La "struttura" di un videogame in fondo comprende di tutto: dal comportamento dei nemici base e dei boss all'architettura degli edifici, alla mutabilità delle mappe, fino addirittura a concept più alieni pensati per spingere il giocatore verso certi ragionamenti e comportamenti. Qua il fondamentale è "costruire un gioco che sia comprensibile per il giocatore e riesca a condizionarlo in qualche modo", e questo obiettivo lo si può tirare in ballo tanto per il mondo 1-1 di Super Mario Bros. quanto per Dark Souls. Non ci credete? Beh, dimostrarlo è presto detto; dopotutto entrambi i giochi portano l'utente verso certi costrutti mentali, gli inculcano a vari livelli specifici comportamenti che rendono, in seguito, più godibile l'intera esperienza. Il primo mondo di Mario permette di capire immediatamente alcuni concetti base: saltare sulla testa dei nemici è bene, toccarli lateralmente è male; i cubi colorati con punto di domanda contengono cose spesso utili; e non è il caso di saltare nei burroni. Sono concetti semplicissimi, ma pensate all'era della release e a quanto velocemente quel livello riesce a trasmetterli: è genialità pura. Dark Souls fa le cose in modo più oscuro e complicato, ma il fondamentale è lo stesso e obbliga il giocatore a capire rapidamente come muoversi, come gestire i nemici, e che è possibile arrivare in zone ben al di là delle proprie possibilità da subito. Non è intuitivo come Mario nel farlo, ma decide di attuare il tutto con lo shock puro: muori, e tanto, quindi devi imparare; una volta appreso tutto scorre con una certa naturalità (il recente Ni-Oh fa la stessa cosa, in modo persino più cattivo e brutale). Entrambe le strade sono percorribili e brillanti, ma farlo è un'impresa spesso disperata, che riesce in modo ballerino anche ad alcuni tra i migliori giochi in circolazione.

Even the mighty can fail

D'altronde se ci sono giochi che sono stati capaci di cambiare completamente la forma mentis dei loro utenti in una sorta di miracolo collettivo, come ad esempio i Monkey Island - che hanno spinto tantissimi giocatori ad abbandonare la logica comune e ad andarci pesante col pensiero laterale - molti hanno invece dovuto sottostare alla suddivisione delle difficoltà, che rientra sempre nell'insieme della "difficoltà strutturale".

Chi la dura la vince... forse

Persino gioconi come Divinity Original Sin hanno fatto dei passi falsi nel limitare il livello di sfida per poter inserire una modalità "facile", perché laddove le battaglie del gioco si facevano meno impegnative, i puzzle complessi rimanevano invariati, creando una rottura a livello di design piuttosto evidente.

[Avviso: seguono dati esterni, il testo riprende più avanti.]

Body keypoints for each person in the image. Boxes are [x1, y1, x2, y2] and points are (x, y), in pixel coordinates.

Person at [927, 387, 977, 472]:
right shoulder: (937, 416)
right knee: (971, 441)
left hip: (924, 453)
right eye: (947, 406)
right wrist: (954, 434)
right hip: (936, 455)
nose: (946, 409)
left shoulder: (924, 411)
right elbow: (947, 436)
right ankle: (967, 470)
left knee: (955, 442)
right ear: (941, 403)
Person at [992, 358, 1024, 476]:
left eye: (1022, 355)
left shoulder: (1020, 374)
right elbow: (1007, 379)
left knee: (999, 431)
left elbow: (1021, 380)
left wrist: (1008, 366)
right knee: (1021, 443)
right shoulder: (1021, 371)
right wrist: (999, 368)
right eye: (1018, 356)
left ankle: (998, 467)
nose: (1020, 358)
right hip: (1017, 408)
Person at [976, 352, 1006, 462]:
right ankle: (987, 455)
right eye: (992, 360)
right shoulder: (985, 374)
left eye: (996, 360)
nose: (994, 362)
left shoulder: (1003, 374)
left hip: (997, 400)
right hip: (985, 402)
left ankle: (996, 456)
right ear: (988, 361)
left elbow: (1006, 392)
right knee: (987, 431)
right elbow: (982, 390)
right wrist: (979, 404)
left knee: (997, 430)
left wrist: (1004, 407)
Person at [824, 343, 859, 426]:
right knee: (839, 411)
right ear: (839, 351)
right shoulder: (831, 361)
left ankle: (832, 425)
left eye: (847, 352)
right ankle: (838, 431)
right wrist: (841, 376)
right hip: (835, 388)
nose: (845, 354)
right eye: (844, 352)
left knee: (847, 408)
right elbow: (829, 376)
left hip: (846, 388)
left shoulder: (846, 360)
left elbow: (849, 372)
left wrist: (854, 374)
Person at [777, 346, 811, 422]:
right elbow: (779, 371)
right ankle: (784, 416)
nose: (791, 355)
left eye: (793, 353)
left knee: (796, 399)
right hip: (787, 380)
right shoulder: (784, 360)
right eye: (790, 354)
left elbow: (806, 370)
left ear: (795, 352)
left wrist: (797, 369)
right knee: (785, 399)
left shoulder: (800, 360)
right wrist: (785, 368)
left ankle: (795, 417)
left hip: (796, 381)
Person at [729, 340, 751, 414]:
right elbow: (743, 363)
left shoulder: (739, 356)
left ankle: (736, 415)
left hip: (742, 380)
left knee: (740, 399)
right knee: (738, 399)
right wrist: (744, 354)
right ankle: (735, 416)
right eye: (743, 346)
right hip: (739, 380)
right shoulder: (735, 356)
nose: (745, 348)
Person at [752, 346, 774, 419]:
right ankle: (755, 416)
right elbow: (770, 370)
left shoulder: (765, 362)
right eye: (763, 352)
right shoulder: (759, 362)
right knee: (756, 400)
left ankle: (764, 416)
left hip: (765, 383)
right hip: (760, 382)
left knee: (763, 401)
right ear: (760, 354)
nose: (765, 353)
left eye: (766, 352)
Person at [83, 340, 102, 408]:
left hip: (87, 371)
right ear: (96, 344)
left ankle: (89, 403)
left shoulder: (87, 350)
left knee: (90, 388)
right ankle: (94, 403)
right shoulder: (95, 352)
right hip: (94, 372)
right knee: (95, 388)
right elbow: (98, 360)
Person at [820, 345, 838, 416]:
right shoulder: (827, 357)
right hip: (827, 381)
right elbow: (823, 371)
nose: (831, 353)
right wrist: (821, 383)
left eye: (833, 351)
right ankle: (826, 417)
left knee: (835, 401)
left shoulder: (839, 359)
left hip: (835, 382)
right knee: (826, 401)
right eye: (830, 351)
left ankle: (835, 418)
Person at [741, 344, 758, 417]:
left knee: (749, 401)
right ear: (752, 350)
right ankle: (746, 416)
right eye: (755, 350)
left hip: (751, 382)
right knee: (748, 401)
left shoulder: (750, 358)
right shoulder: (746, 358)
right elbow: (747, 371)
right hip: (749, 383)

Quando si deve rimaneggiare un intero sistema in base a questi livelli di difficoltà è pur sempre necessario bilanciare l'intero prodotto e il tempo spesso non basta, una situazione che provoca picchi ingiustificabili in alcuni casi e momenti a prova di pollice opponibile in altri. Gli sbilanciamenti si notano in così tanti giochi da spingerci a favorire la difficoltà fissa, poiché perlomeno permette di costruire un prodotto solido attorno a una singola visione d'insieme (sul serio, crediamo di avervi dato un'idea di quanti fattori sono coinvolti, e ne abbiamo descritti solo una minima parte finora). Certo, qui va a infilarsi la solita discussione sulla necessità di rendere godibile per qualunque fascia di utenti i giochi, e la comprendiamo, ma siamo comunque critici poiché per noi il game design giova troppo di una difficoltà sola per poter supportare ugualmente entrambi i punti di vista. Schieramento a parte, ci sono peraltro stati alcuni interessanti esperimenti, primo fra tutti God Hand, che aveva introdotto un curioso sistema di difficoltà capace di fondere elementi meccanici e strutturali. In pratica, meglio si giocava al gioco, maggiore diventava il livello di sfida durante la partita. Non era un sistema perfetto (cresceva forse troppo rapidamente, con scatti netti), ma era geniale e potrebbe essere riapplicato degnamente da qualche designer in futuro. Solo un piccolo problema: anche God Hand si è beccato schiaffoni da utenza e critica, nonostante un gameplay notevolissimo e le ottime idee. E qua si torna ancora una volta al problema di fondo: "ce li meritiamo davvero giochi dalla difficoltà perfettamente calcolata, se nemmeno riusciamo a rendercene conto?" Ci piacerebbe rispondere senza esitazioni con un sonoro sì, ma l'industria pare muoversi nella direzione opposta a quella che vorremmo.